# Excerpt provided:
>>

1

In this talk on concurrency, Arthur O'Dwyer explains the "blue/green" pattern. This looks like something I'd like to have in my toolbox but don't fully grasp it yet.

Essentially it creates two categories for a shared state (namely blue and green) and has:

  • A write side, were modifications are atomically added only when the blue state is consistent:

    using ConfigMap = std::map<std::string, std::string>;
    std::atomic<std::shared_ptr<const ConfigMap>> g_config;
    
    void setDefaultHostname(std::string const& value) {
      std::shared_ptr<const ConfigMap> blue = g_config.load();
      do {
        std::shared_ptr<ConfigMap> green = std::make_shared<ConfigMap>(*blue);
        green->insert_or_assign("default.hostname", value);
      } while (g_config.compare_exchange_strong(blue, std::move(green)));
    }
    
  • A read side that gets the current value in a lock free manner

    std::shared_ptr<const std::string> getDefaultHostname() {
      std::shared_ptr<const ConfigMap> blue = g_config.load();
      auto& value = blue.at("default.hostname");
      return std::shared_ptr<const std::string>(std::move(blue), &value);
    }
    

That said, here are my questions:

  1. Is anyone (open source library/established project) using this in production?

<<

# Required action A:
Which distinct names with the std:: prefix appear in the code of the blue/green pattern post?
# Required action B:
Copy the blue/green pattern post verbatim, everything from "std::shared_ptr<const std::string> getDefaultHostname()" down to "this in production?".
The listing that comes next is separate material, unrelated to the blue/green pattern post.

# Supplied entries:
>>

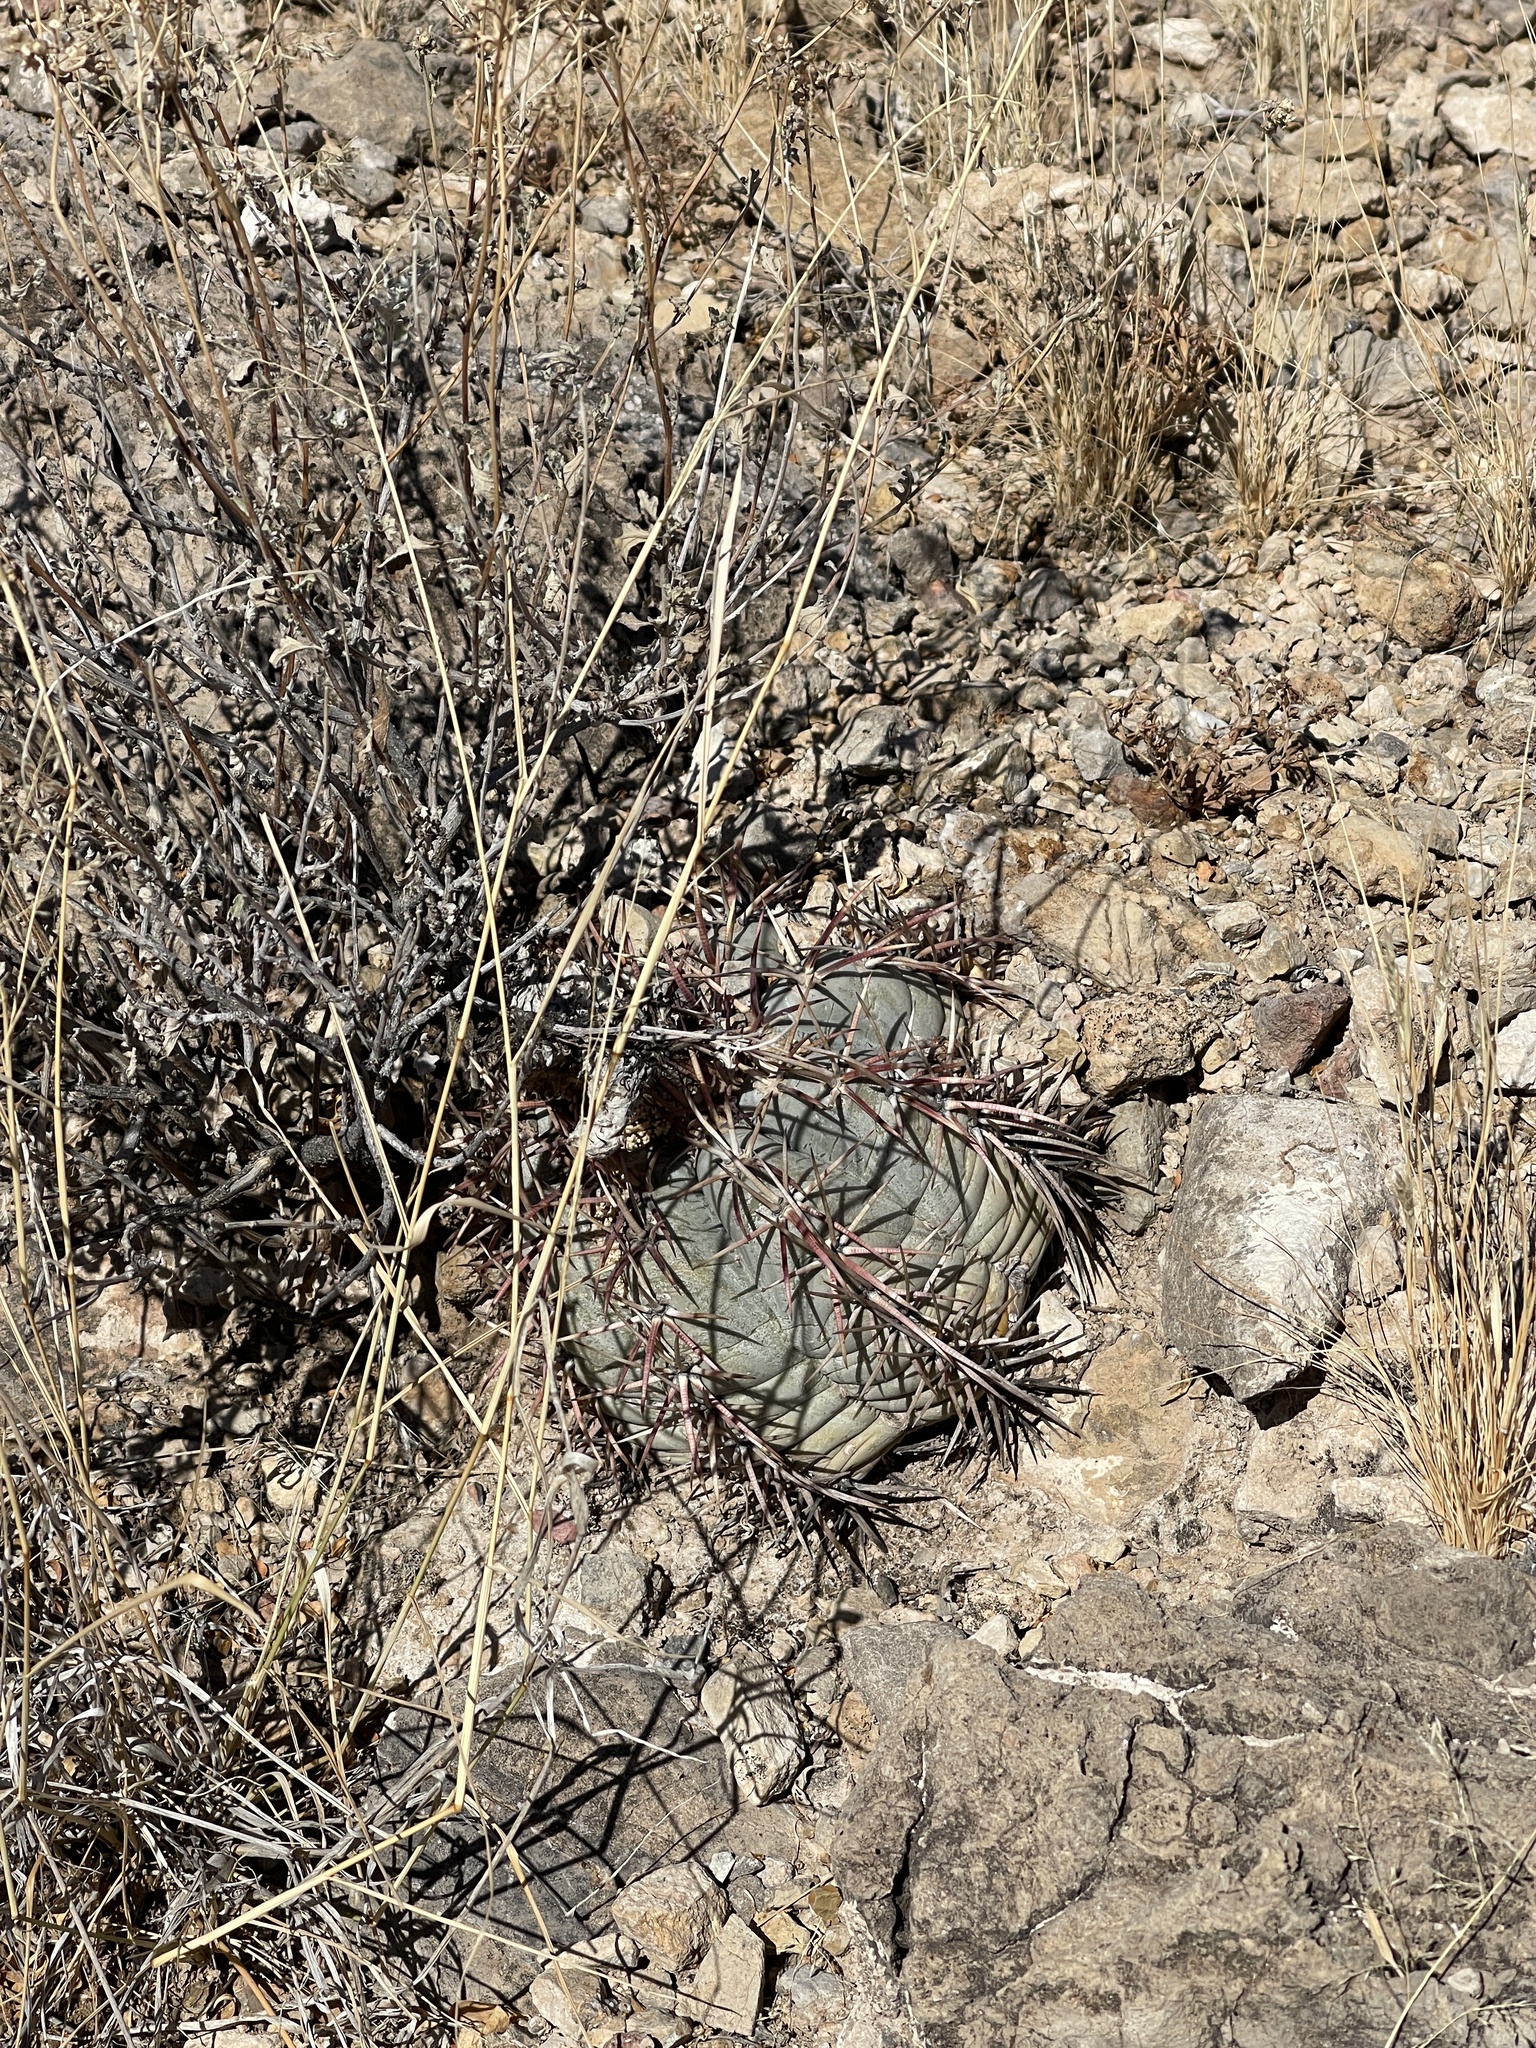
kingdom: Plantae
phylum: Tracheophyta
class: Magnoliopsida
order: Caryophyllales
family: Cactaceae
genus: Echinocactus
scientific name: Echinocactus horizonthalonius
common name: Devilshead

<<

# Answer space A:
std::map, std::string, std::atomic, std::shared_ptr, std::make_shared, std::move

# Answer space B:
std::shared_ptr<const std::string> getDefaultHostname() {
      std::shared_ptr<const ConfigMap> blue = g_config.load();
      auto& value = blue.at("default.hostname");
      return std::shared_ptr<const std::string>(std::move(blue), &value);
    }
    

That said, here are my questions:

  1. Is anyone (open source library/established project) using this in production?